**What is required**
Everything in the listing below needs restating exactly, apart from the pictures.
╭─ Information supplied
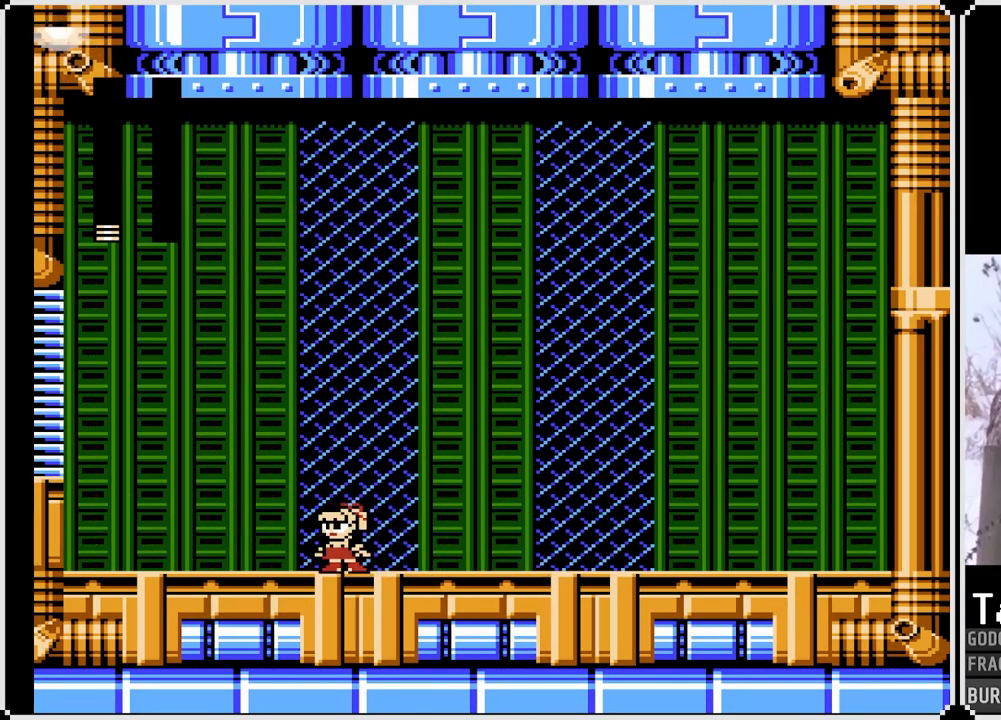
{"buttons": [], "left_stick": "center", "right_stick": "center", "events": []}
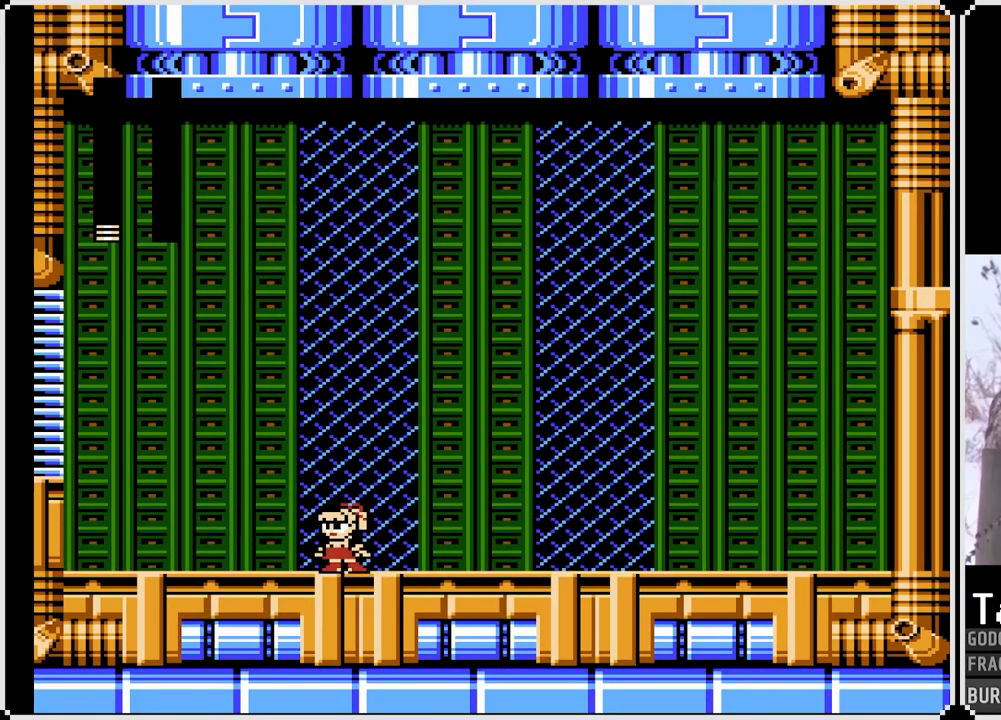
{"buttons": [], "left_stick": "center", "right_stick": "center", "events": []}
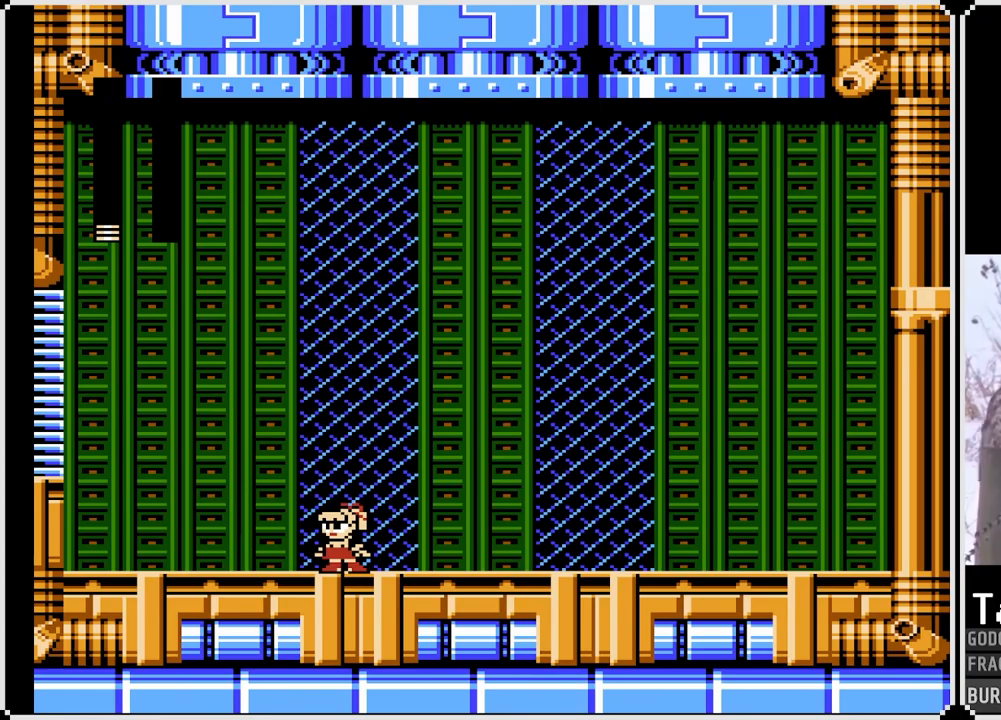
{"buttons": [], "left_stick": "center", "right_stick": "center", "events": []}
╰─
**Response to this task**
{"buttons": [], "left_stick": "center", "right_stick": "center", "events": []}
{"buttons": [], "left_stick": "center", "right_stick": "center", "events": []}
{"buttons": [], "left_stick": "center", "right_stick": "center", "events": []}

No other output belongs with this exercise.